## WHAT YOU HAVE TO DO
Update the data from its first line through the line with "панорамными окнами", changing "RECENT POSTS" to "LATEST POSTS" and leaving everything else unchanged. Return only those lines.

## RECORDS SUPPLIED
-------------------------

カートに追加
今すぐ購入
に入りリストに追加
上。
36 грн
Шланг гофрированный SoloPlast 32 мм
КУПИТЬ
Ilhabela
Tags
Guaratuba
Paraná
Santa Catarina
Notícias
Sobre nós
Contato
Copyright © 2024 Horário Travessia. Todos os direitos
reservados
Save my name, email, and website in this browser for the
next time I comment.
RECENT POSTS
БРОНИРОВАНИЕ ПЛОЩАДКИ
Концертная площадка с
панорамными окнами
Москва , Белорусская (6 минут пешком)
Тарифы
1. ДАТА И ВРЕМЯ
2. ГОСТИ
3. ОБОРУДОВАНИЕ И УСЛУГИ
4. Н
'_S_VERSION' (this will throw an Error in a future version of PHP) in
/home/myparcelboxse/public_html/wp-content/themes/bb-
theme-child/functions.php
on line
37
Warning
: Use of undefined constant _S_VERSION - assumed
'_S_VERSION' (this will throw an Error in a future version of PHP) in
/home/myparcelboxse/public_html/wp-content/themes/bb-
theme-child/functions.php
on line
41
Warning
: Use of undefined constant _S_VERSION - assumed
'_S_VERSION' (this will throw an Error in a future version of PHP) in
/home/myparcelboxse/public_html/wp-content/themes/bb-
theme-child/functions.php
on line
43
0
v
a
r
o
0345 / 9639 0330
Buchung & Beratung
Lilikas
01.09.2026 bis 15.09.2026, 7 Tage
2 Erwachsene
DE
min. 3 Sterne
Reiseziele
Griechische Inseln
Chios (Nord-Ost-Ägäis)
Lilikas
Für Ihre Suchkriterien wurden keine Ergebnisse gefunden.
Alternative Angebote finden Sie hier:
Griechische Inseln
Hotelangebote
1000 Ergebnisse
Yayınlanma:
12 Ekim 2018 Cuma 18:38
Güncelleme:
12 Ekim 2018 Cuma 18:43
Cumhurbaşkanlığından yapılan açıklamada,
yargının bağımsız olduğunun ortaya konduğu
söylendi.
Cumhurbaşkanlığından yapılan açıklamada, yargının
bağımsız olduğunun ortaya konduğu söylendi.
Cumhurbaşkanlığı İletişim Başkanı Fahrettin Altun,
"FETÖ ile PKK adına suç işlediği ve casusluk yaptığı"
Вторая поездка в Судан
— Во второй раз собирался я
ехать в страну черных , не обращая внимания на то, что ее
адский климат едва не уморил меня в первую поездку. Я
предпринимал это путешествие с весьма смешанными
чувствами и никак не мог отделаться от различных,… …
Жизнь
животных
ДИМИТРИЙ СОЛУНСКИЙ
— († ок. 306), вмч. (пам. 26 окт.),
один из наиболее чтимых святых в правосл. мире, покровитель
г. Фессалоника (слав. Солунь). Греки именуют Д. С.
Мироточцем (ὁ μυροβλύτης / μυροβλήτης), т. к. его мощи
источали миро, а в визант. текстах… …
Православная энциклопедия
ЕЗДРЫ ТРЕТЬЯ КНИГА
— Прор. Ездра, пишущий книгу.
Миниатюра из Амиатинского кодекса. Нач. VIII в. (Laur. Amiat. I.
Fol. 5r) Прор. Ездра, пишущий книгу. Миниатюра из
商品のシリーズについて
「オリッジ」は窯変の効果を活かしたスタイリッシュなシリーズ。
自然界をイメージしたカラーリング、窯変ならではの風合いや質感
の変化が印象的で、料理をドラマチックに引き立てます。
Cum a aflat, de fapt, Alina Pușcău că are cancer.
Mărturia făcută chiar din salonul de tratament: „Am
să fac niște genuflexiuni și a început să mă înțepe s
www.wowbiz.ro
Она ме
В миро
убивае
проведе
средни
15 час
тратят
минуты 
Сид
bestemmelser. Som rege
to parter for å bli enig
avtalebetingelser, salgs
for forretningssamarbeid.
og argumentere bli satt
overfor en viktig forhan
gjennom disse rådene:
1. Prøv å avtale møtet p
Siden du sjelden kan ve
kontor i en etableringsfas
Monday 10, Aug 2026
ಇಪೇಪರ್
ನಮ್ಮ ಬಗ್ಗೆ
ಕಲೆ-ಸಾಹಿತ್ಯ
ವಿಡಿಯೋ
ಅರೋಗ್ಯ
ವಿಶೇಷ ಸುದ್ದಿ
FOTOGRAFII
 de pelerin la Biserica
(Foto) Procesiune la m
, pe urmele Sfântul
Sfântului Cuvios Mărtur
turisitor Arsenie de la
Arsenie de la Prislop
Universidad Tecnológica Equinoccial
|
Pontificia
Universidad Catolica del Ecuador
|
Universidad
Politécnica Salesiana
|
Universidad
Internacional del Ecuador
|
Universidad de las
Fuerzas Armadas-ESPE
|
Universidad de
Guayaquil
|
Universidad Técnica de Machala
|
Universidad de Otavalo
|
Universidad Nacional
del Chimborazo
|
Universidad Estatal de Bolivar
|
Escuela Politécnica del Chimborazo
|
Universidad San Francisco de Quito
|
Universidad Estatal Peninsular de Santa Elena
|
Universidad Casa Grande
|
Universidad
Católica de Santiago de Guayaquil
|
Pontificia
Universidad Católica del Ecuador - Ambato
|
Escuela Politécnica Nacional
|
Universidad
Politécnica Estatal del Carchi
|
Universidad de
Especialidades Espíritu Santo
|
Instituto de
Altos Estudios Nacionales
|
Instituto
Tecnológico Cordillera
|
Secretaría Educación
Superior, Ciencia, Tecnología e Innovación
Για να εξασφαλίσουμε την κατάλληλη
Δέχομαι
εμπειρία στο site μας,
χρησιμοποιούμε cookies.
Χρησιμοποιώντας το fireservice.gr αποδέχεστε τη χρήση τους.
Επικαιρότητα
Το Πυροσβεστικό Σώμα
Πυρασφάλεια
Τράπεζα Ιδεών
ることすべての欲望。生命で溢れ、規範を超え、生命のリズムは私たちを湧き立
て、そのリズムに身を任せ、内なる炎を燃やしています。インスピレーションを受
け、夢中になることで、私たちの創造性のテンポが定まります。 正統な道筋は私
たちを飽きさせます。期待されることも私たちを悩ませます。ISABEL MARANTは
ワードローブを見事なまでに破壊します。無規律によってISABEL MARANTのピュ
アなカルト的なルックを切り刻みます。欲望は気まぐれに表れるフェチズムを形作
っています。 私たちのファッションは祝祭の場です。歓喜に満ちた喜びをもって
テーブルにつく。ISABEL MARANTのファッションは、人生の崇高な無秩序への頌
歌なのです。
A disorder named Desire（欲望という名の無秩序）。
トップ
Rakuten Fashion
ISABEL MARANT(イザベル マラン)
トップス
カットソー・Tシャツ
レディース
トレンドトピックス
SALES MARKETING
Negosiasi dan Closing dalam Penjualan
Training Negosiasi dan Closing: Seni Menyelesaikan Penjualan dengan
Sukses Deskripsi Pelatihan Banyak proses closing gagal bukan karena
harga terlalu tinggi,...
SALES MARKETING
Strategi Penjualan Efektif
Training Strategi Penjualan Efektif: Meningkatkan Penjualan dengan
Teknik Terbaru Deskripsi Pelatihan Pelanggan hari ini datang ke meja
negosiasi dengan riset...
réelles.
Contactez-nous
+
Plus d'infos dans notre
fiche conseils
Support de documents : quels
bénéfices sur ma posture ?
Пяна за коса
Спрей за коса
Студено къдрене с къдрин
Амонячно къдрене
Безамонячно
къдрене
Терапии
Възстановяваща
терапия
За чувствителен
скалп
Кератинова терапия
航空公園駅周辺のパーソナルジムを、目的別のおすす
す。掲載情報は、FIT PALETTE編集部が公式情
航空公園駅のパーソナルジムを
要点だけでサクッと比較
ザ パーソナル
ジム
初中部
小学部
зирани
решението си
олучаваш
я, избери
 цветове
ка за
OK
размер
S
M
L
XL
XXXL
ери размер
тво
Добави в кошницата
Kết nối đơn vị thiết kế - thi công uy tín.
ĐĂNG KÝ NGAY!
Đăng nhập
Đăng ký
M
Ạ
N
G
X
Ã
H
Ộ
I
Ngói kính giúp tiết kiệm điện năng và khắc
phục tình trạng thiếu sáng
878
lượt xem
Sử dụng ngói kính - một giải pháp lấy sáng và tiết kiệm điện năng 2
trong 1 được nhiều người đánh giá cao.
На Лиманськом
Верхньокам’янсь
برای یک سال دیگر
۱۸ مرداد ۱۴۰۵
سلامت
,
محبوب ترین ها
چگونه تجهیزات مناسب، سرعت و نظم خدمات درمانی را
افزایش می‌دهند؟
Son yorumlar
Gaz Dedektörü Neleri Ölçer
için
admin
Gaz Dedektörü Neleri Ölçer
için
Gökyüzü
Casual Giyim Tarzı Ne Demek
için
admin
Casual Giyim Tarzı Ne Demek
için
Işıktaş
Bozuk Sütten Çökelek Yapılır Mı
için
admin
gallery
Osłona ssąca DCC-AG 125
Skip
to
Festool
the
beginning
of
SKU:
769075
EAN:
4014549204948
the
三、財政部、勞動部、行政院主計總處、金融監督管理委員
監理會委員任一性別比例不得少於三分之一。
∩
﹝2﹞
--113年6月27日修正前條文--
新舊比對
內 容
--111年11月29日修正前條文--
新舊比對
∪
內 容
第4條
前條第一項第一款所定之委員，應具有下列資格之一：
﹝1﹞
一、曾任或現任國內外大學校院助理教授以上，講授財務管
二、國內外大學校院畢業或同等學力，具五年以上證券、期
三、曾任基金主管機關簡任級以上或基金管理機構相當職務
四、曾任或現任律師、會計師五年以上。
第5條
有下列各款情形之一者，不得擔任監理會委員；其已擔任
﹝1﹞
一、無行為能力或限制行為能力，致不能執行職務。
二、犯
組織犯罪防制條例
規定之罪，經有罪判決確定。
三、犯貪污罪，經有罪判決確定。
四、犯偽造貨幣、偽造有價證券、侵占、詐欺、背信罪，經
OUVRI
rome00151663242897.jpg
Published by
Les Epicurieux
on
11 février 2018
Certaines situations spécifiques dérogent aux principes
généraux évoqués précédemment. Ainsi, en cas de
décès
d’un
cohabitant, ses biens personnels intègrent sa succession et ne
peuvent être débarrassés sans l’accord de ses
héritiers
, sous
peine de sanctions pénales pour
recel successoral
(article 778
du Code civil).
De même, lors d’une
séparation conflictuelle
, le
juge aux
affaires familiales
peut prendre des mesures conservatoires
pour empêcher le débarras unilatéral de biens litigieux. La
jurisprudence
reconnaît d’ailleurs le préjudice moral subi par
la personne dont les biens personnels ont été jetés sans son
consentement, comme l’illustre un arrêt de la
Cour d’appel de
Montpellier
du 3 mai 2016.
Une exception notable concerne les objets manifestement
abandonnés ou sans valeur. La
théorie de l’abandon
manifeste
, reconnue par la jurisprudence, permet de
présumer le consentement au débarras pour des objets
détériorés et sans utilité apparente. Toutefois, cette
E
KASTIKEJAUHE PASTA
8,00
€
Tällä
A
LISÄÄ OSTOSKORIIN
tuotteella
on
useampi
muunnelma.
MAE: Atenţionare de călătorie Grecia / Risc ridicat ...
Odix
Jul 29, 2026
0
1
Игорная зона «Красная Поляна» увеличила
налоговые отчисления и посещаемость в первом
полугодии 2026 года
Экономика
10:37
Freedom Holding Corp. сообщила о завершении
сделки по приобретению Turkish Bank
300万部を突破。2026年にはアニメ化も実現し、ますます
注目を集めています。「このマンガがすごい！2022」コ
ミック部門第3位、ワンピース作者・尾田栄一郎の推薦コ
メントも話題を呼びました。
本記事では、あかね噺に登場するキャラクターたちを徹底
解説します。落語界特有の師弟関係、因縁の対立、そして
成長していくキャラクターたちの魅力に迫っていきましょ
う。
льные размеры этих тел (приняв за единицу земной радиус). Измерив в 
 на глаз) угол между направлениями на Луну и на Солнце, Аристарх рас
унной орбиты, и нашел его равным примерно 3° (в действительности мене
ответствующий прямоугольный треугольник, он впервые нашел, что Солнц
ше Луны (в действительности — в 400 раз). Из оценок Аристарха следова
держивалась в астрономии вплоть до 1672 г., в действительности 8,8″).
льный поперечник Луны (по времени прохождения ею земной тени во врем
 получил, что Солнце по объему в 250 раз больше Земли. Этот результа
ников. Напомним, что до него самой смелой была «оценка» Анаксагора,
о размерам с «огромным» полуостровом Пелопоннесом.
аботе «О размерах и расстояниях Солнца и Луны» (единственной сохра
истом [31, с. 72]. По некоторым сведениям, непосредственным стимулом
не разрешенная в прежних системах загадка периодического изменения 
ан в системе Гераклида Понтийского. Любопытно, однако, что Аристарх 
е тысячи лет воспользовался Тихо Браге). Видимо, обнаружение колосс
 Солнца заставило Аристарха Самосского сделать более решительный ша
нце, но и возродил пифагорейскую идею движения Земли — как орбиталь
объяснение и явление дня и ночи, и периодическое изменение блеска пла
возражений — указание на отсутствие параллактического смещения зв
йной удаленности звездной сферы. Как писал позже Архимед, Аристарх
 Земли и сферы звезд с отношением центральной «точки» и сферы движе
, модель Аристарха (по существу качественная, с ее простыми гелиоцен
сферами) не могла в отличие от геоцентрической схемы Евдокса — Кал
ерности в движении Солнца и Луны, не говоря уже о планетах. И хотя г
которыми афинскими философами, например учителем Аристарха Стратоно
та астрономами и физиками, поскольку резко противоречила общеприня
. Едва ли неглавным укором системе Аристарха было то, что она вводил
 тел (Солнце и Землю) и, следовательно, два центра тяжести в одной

-------------------------

## RESPONSE AREA
カートに追加
今すぐ購入
に入りリストに追加
上。
36 грн
Шланг гофрированный SoloPlast 32 мм
КУПИТЬ
Ilhabela
Tags
Guaratuba
Paraná
Santa Catarina
Notícias
Sobre nós
Contato
Copyright © 2024 Horário Travessia. Todos os direitos
reservados
Save my name, email, and website in this browser for the
next time I comment.
LATEST POSTS
БРОНИРОВАНИЕ ПЛОЩАДКИ
Концертная площадка с
панорамными окнами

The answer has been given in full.